The Big Why
Humanitarian innovation leadership is accidental, not cultivated. Career paths do not reward learning, critical thinking, or system stewardship.
What will change?
The humanitarian system gains leaders who can hold complexity, build coalitions, and steward long-term change.
What the idea involves
Residency-Based Learning: Short, immersive residencies in regional hubs and remote mentorship.
Sherpa Network: A new professional role of facilitators who accompany organisations through change processes.
Rotating Fellowships: Fellows placed in crises, ministries, cluster leadership, research centres.
Leadership Commons: Shared learning materials, reflective practice journals, discussion spaces, alumni support.
Credentialing: Recognition from universities or professional bodies to build legitimacy for career progression.
What would it take to deliver it?
Delivery: Regional hubs as training base and partner universities.

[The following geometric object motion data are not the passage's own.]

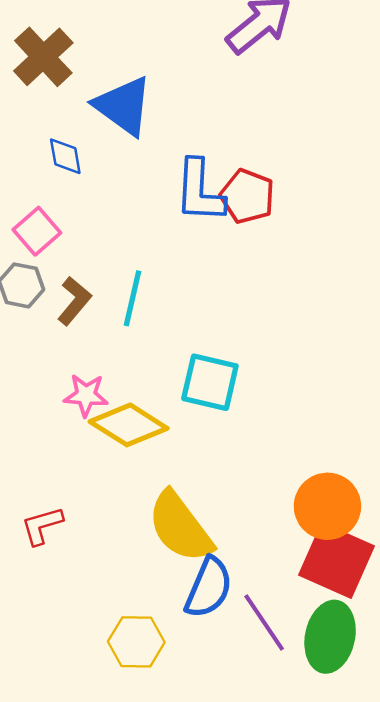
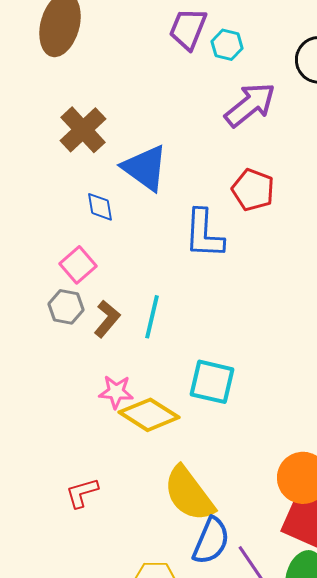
red pentagon: (247, 196) -> (253, 190), moved

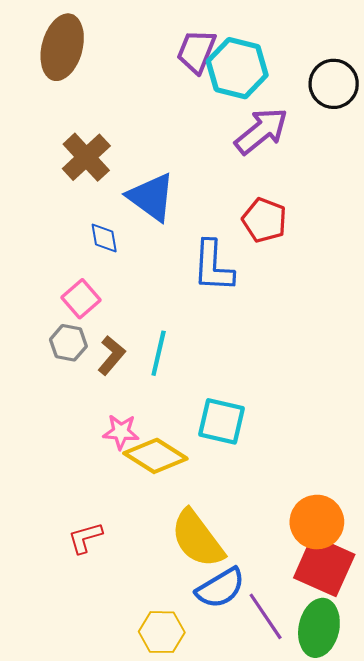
cyan hexagon: (227, 45) -> (237, 68), size x1.8
blue semicircle: (211, 541) -> (220, 588), turned 36

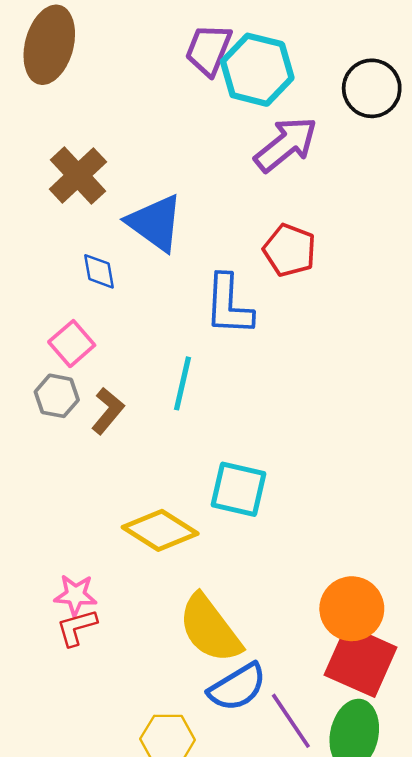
cyan line: (159, 353) -> (182, 383), moved
pink star: (121, 432) -> (75, 595), moved

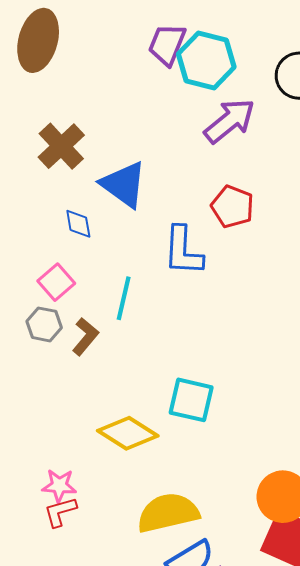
cyan line: (182, 383) -> (124, 298), moved
yellow semicircle: (210, 629) -> (168, 513), turned 114

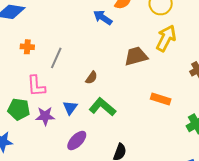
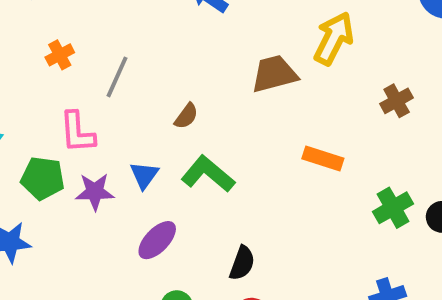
orange cross: (27, 47) -> (60, 55), turned -32

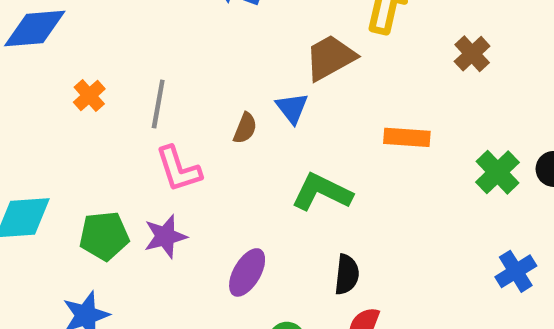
pink L-shape: (77, 132) -> (179, 169), moved
green L-shape: (208, 174) -> (322, 192), moved
blue triangle: (144, 175) -> (292, 108), moved

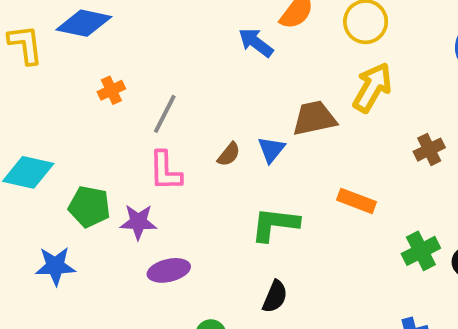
green L-shape: (322, 192) -> (275, 224), turned -36
purple ellipse: (247, 272) -> (169, 270), moved, turned 30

Structure: Consortium with shared core curriculum and contextual options.
Scope & timeline: 2-year cycle; cohorts of 25–50 fellows per region.
Staffing: Curriculum designers, mentors, reflective practice supervisors.
Partnerships: Ministries, INGOs, universities, local CSOs.
Key capacities: Facilitation, critical pedagogy, systems thinking.
Where it stands and what's next?
Maturity: Emerging; needs consolidation and credential pathways.
Next Stpes: Explore other humanitarian capacity passporting initiatives to avoid duplication of failure. Explore linkages with Ideas #2 and #11.
Opportunities to get involved
Nominate fellows; host residencies; co-develop curriculum.